Studying political science has changed his life.
“Actually, I called myself politically apathetic in the past,” he said. He just wanted to research history. However, he later realized that history and politics are closely bound.
Chung thought deeper when he learned from John Locke, Thomas Hobbes, and Max Weber’s concept of sovereignty.
“Put these things into China-Hong Kong relations,” he said. “Hong Kong-China relations, you would realize that one country, two systems is not going to work.”
He first participated in politics on June 4, 2013. Chung went to Hong Kong Victoria Park where people were mourning the 1989 victims of Tiananmen Square through a candlelight vigil. The protesters cried out, “We Chinese must fight for democracy!”
“You would feel like you were participating in a cult,” Chung said.
According to Chung, people who held the vigil believed that only when China turns to democracy can Hong Kong have democracy, and that Hong Kong can be a model of democracy to affect the whole of mainland China.
He became a supporter of democracy in Hong Kong and his identity as a Hong Konger, instead of a Chinese. That was what triggered him to go on the street again and again.
“In fact, the Umbrella Movement to me is not a paradigm shift, because I realized that the identity of being a Chinese and that of a Hong Konger became incompatible a long time ago,” Chung said.
Regarding his role in social movements, Chung considers himself as a participant, rather than an activist.
“I think this label (activist) is a little bit strange,” Chung said. “I don’t engage in politics for a living, nor do I join any political parties, or have launched social movements, but I truly put more attention on current political and social situation than normal people.”
“I would also interact with activists, but I’m not being more active, or as active as they are,” he said.
Adam Douglas Henry, an associate professor in the UA School of Government and Public Policy, said he first met Chung in a workshop in 2018 in Singapore. He encouraged Chung to apply for the UA Ph.D. program.
Henry remains neutral when asked about Chung’s participation in social movements.
“I’m aware that he’s a participant of social movements,” Henry said. “I’m aware that these movements are important. But I’m not really involved.”
Chung said it’s hard to get people in Tucson to care about Hong Kong issues. “Maybe use NBA as an example. You know? Morey, that case. Blizzard Entertainment, Hearthstone … These can work.”

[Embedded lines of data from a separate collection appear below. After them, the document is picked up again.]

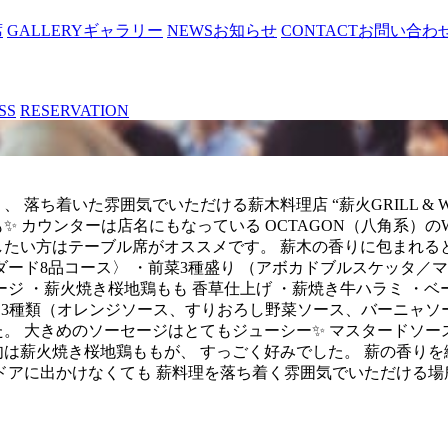
席
GALLERY
ギャラリー
NEWS
お知らせ
CONTACT
お問い合わ
SS
RESERVATION
ち着いた雰囲気でいただける薪木料理店 “薪火GRILL & WI
 カウンターは店名にもなっている OCTAGON（八角系）の
したい方はテーブル席がオススメです。 薪木の香りに包まれる
タンダード8品コース〉 ・前菜3種盛り （アボカドブル
ジ ・薪火焼き桜地鶏もも 香草仕上げ ・薪焼き牛ハラミ ・ベ
は3種類（オレンジソース、すりおろし野菜ソース、バーニャソ
た。 大きめのソーセージはとてもジューシー✨ マスタードソ
肉は薪火焼き桜地鶏ももが、 すっごく好みでした。 薪の香り
ドアに出かけなくても 薪料理を落ち着く雰囲気でいただける場所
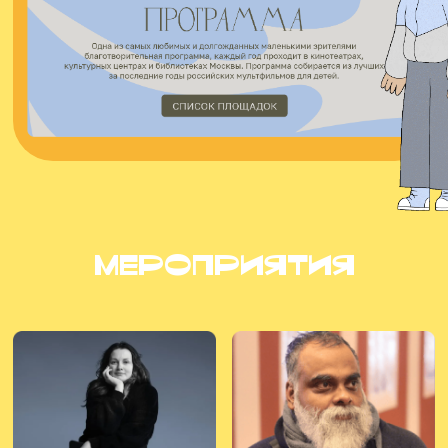
мероприятия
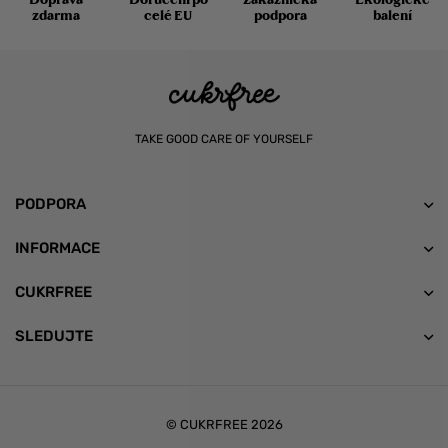
zdarma
celé EU
podpora
balení
TAKE GOOD CARE OF YOURSELF
PODPORA
INFORMACE
CUKRFREE
SLEDUJTE
© CUKRFREE 2026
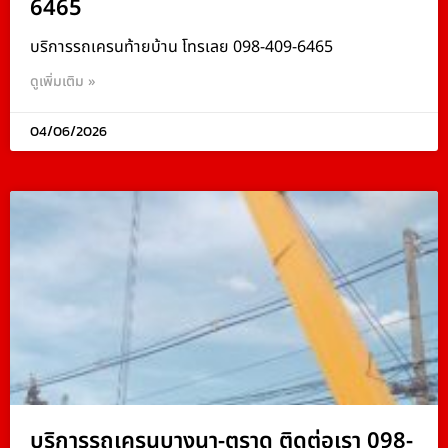
6465
บริการรถเครนท้ายบ้าน โทรเลย 098-409-6465
ดูเพิ่มเติม »
04/06/2026
บริการรถเครนบางนา-ตราด ติดต่อเรา 098-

General manager Daryl Morey of the NBA’s Houston Rockets tweeted and quickly deleted an image that showed support for Hong Kong protesters on Oct. 5, offending Chinese people and eventually causing China’s state broadcaster to suspend a plan to broadcast the NBA’s preseason games in China.
Ng Wai Chung, a Hearthstone player from Hong Kong, also known as Blitzchung, was punished by Blizzard Entertainment after he repeated pro-democracy protesters’ slogan “Liberate Hong Kong, the revolution of our times” in Mandarin in an interview in October.
“When China’s interference didn’t only happen in Hong Kong, but also reached to Americans’ daily life, American people might start to follow (the news), because Hong Kong and America have a common issue: China’s interference,” Chung said.
This fall, Chung and a group of graduate students from Hong Kong established the Hong Kong Democratic Alliance of Overseas Postgraduate Students. The organization aims to promote Hong Kong studies in academic fields in other countries.
“I don’t have a very single concept that I want to share with people,” Chung said. “What I did is based on my belief. Whenever what is good for Hong Kong, I would just say it.”
Pei-yu Lin, from Taiwan, is studying for a master’s degree in journalism at the University of Arizona. This story was originally completed for an advanced reporting journalism class.